## Start Source text
The execution core has seven execution units accessible through one of four issue ports. One or more ports may be issued on each clock cycle (see figure 3) and ports may then dispatch one or two micro-ops per clock. The possibility of dispatching two micro-ops per clock should come as a surprise. Two integer ALUs on the P4 actually run at twice the core processor frequency (this is what Intel calls the “Rapid Execution Engine”) and can execute in half a clock cycle. Two instructions are issued by sending one in the first half of the cycle and the second in the second half (if, of course, the port has access to these “double speed” ALUs.


Figure 3: NetBurst Issue Ports and Execution Units.

Retirement in NetBurst is done in-order to insure that system state is left as the programmer intended after execution of an instruction. Exceptions may be raised as instructions are retired and therefore cannot occur speculatively. Up to 3 micro-ops can be retired per cycle.

The branch predictor in the Pentium 4 is more advanced than in any other Intel processor. The branch delay on a correctly predicted branch could be as little as zero clock cycles; a mis-predicted branch costs on average 20 cycles (the length of the pipeline). The predictor predicts all near branches including calls, returns, and indirect branches. The predictor does not predict any far branches. The predictor is dynamic, receiving its information for previous branches from the retirement logic into a 4 KB branch target buffer (this is 8 times larger than the Pentium III’s). If no dynamic information is available for a branch, a static predictor which predicts backward branches as taken, is used.

Prefetching in the NetBurst micro-architecture happens automatically by the hardware by bringing data or instruction cache lines into L2 based on prior reference. Basing prefetching decisions on prior reference is a new feature. The hardware can also do normal linear prefetching of instructions. Also, SSE2 (see below) adds instructions that can allow a programmer to request a data prefetch using software for code with irregular access patterns.

NetBurst adds the next level of multimedia extensions to the 80x86 processor line. SSE2 is an additional 144 instructions on top of Intel’s MMX and first set of Streaming SIMD Extensions. In part, these instructions add 128-bit SIMD integer and double-precision floating point operations as well as support for new cache and memory management operations.
## End Source text
## Start Records supplied
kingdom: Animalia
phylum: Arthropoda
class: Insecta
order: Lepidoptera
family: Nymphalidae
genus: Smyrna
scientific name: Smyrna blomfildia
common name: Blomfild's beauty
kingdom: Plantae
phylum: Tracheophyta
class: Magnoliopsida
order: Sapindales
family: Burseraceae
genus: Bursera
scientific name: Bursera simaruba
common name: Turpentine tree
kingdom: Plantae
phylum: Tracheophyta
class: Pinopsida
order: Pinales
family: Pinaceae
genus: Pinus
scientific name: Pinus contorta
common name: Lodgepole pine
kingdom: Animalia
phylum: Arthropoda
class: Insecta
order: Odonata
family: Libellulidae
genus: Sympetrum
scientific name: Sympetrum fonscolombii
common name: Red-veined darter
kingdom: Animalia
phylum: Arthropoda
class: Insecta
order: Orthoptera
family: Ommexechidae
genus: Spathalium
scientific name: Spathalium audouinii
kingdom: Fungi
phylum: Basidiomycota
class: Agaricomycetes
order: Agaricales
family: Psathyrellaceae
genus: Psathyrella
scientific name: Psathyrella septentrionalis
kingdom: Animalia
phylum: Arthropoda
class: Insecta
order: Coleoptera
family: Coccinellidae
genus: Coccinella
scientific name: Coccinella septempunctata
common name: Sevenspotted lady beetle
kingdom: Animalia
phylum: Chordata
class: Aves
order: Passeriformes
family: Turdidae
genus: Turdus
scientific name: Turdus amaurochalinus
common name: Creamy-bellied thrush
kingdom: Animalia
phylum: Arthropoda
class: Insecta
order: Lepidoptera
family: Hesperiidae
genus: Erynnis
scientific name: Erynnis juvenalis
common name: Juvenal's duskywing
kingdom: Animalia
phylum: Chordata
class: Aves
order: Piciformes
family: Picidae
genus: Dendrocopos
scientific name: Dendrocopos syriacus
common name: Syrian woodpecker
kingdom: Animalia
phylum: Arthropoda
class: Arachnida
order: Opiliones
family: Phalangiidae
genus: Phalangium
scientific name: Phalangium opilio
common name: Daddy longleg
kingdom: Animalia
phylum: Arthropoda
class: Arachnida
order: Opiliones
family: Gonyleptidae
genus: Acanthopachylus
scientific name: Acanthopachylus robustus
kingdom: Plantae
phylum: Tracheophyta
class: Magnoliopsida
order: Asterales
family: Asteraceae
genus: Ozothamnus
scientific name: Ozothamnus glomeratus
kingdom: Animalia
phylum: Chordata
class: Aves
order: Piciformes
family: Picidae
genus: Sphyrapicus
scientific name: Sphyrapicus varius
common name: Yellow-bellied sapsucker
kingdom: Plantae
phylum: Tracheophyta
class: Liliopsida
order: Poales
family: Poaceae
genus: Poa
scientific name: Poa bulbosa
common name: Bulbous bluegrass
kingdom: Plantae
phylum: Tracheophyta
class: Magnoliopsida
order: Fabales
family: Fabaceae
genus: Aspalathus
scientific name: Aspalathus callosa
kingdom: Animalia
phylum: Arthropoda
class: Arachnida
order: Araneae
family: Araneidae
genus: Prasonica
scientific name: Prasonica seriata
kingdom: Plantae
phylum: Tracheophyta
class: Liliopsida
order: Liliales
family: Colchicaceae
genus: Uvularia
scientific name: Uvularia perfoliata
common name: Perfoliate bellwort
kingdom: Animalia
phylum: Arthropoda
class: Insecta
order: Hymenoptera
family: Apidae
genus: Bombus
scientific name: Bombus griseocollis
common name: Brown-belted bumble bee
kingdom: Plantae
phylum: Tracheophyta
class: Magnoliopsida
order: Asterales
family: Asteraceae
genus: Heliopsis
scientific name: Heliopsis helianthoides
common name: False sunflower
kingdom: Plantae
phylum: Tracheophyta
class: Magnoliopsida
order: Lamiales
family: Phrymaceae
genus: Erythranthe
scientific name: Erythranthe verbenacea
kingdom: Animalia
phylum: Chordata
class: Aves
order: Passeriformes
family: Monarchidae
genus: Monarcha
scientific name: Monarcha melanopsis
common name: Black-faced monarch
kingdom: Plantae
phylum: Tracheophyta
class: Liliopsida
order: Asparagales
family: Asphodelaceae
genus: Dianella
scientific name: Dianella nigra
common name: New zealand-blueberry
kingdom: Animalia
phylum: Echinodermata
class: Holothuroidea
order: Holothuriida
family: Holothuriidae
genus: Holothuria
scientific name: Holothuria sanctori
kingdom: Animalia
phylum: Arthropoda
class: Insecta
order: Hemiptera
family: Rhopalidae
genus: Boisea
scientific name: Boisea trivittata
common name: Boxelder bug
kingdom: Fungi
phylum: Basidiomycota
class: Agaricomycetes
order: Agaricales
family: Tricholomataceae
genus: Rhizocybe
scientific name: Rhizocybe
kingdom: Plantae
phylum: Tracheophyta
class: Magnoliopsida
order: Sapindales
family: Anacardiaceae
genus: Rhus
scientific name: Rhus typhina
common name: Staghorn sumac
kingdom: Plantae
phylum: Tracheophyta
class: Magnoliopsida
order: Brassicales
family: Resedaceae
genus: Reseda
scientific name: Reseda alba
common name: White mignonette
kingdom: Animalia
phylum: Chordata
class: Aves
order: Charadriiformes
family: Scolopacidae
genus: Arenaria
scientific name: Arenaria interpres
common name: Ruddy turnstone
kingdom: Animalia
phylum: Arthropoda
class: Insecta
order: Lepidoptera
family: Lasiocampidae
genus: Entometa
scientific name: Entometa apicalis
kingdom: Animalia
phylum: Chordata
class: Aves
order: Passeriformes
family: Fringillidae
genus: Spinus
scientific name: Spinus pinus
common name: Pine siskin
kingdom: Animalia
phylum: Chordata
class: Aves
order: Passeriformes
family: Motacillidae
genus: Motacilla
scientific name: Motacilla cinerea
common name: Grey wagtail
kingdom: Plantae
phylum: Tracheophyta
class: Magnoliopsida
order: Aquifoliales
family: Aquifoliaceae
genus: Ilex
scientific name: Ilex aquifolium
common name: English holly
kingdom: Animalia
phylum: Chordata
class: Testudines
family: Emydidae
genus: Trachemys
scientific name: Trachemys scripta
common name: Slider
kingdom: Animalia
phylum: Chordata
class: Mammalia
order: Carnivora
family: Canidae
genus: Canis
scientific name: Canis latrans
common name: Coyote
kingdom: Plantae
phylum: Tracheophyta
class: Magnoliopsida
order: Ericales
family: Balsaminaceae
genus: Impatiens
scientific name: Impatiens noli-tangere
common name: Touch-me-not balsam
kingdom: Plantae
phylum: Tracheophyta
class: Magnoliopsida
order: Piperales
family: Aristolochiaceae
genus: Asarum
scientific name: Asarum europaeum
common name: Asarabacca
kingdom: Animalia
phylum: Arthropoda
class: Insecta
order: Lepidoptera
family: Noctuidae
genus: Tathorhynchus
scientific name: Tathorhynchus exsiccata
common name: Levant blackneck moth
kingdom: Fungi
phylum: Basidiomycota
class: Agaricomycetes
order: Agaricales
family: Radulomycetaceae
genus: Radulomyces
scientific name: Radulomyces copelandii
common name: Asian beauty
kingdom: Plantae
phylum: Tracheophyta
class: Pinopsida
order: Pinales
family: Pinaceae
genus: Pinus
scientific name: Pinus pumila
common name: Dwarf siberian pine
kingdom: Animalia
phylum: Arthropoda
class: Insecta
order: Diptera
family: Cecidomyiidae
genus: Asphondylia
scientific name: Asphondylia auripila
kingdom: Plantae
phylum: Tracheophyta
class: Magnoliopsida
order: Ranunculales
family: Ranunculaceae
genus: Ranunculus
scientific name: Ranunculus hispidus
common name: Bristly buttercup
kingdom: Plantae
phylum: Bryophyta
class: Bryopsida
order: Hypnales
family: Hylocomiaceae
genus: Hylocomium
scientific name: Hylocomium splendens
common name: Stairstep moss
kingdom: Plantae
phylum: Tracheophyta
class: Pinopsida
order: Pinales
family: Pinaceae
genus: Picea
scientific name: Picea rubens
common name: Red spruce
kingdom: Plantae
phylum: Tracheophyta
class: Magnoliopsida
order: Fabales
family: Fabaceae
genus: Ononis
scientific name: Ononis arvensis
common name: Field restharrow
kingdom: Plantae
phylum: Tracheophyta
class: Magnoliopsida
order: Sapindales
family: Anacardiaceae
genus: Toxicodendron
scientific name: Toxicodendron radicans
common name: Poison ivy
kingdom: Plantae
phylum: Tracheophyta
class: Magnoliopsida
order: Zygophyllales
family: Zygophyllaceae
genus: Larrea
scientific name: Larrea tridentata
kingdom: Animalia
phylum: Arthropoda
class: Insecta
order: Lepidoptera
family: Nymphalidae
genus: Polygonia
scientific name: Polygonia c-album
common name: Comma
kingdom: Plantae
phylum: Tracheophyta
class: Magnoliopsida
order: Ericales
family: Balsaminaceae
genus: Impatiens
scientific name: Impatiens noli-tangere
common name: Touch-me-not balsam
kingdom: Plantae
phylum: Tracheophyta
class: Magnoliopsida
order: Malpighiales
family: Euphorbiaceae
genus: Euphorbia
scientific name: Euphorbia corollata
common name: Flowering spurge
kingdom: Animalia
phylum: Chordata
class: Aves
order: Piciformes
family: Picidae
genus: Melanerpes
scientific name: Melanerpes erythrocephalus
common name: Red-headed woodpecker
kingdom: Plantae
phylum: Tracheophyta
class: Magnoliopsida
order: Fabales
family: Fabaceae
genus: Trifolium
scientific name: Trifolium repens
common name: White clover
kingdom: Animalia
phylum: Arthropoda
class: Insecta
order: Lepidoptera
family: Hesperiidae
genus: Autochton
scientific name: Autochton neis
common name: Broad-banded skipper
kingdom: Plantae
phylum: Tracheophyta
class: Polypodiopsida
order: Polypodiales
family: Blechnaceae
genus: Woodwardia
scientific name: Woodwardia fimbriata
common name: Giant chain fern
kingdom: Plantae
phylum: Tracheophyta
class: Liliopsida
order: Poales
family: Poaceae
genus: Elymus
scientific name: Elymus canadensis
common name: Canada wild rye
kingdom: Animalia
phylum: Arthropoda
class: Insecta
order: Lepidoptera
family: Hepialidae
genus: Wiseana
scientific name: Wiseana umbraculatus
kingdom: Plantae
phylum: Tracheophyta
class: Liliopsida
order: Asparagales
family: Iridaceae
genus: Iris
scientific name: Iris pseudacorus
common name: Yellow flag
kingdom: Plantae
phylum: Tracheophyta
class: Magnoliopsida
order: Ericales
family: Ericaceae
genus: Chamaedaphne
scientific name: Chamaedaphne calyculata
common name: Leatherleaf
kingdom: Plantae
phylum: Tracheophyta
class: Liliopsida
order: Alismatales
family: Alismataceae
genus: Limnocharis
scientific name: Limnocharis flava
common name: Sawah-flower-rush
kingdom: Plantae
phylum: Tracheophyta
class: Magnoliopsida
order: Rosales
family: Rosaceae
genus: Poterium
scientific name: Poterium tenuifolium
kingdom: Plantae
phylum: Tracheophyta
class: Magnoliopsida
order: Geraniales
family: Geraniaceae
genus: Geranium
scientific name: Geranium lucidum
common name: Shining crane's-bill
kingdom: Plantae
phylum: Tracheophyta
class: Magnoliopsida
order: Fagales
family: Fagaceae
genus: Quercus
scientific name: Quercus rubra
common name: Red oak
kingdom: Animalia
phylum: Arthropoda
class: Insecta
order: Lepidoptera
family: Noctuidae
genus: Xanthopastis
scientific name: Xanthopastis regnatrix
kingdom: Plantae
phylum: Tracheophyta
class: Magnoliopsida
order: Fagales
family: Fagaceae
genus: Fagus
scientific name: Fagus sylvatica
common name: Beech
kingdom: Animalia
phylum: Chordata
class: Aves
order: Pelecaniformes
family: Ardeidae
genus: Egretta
## End Records supplied
• Exercise requirements:
Reproduce the passage on the Pentium 4 above, from "Prefetching in the" up to and including "irregular access patterns.".

• Answer below:
Prefetching in the NetBurst micro-architecture happens automatically by the hardware by bringing data or instruction cache lines into L2 based on prior reference. Basing prefetching decisions on prior reference is a new feature. The hardware can also do normal linear prefetching of instructions. Also, SSE2 (see below) adds instructions that can allow a programmer to request a data prefetch using software for code with irregular access patterns.